No hace mucho tiempo, a propósito de la pesadilla de la violencia doméstica, decía que nada me llamaba más la atención que la preocupación de muchos varones por "demostrar" quién mandaba en el hogar, lo cual representa la prueba irrefutable de la inseguridad que viven esas personas.
Esa conducta es propia e hija de una cultura en la que se le ha enseñado a él, desde chiquito, que es centro y prioridad en la familia; que las hermanas deben obedecerle y servirle, como lo hace mamá con papá.
Pero, indudablemente, el mayor daño que se ha infligido a la población masculina es que durante décadas y décadas se le ha enseñado a ser macho: manda, exige y demuestra su poder subyugando a la mujer.
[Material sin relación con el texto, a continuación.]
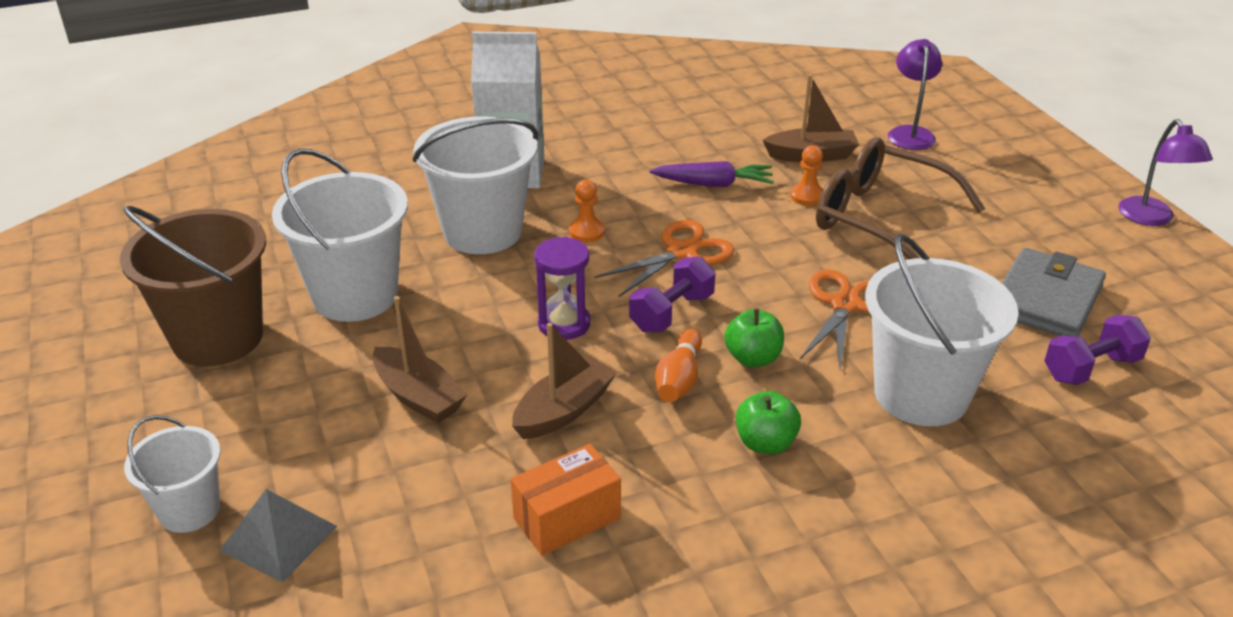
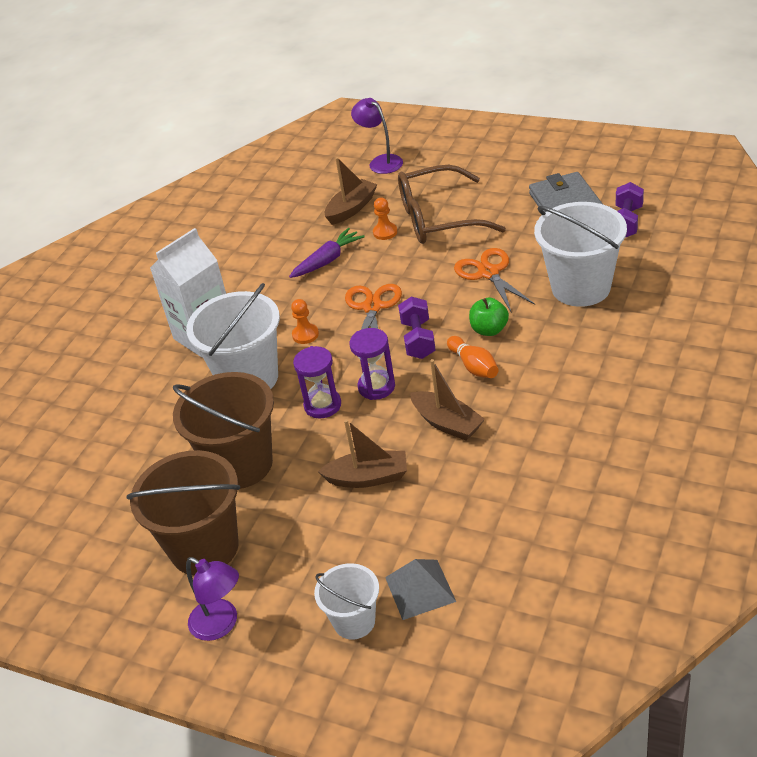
camera: 40 degrees left, 5 degrees up
(355, 295) = (240, 464): white bucket -> brown bucket
(495, 302) = (322, 405): none -> purple hourglass
(564, 410) = (447, 423): brown boat -> brown boat turned 135 degrees clockwise
(567, 518) = (528, 463): orange box -> none
(765, 443) = (554, 361): green apple -> none
(1151, 218) = (551, 131): purple lamp -> purple lamp (221, 625)

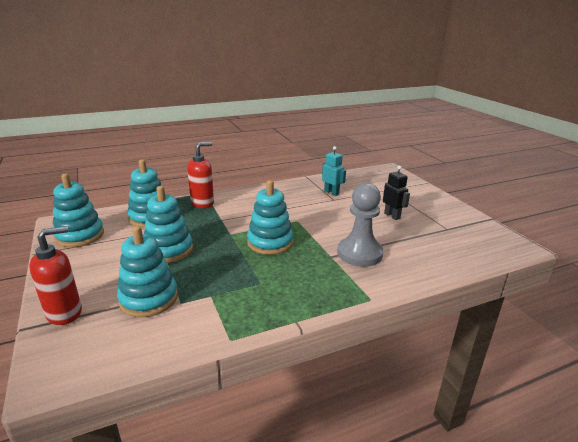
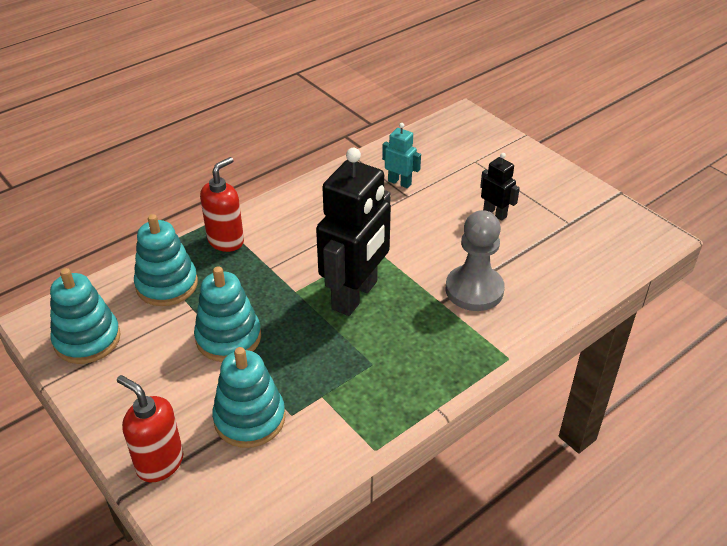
camera: 15 degrees left, 15 degrees up
(65, 313) = (159, 463): red soap dispenser -> red soap dispenser turned 90 degrees counterclockwise
(270, 242) = (355, 295): turquoise stacking toy -> black robot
Es decir, una pauta de comportamiento que en nada se diferencia del semental que establece su dominio sobre una manada de hembras, con la diferencia de que el cuadrúpedo no las agrede.
Ahora hay proyectos en marcha para impulsar una nueva masculinidad, tras conocerse estudios sobre los daños a la personalidad que tal conducta inflige a los propios varones.
Y es que, en tanto aprendamos a valorar integralmente nuestras relaciones con ellas, a entender nuestro papel y el suyo, es muy probable que las grotescas historias de irrespeto y maltrato en los hogares sean menos.
En esa tarea, la primera escuela para forjar un nuevo hombre es el hogar. Ejemplos como el don Gilberto Quesada Mora (vea reportaje publicado anteayer en la Revista Dominical) o el que me inculcó mi madre ("usted no deja de ser hombre porque me ayude en los oficios...") son la mejor luz para que distingamos entre hombre y macho.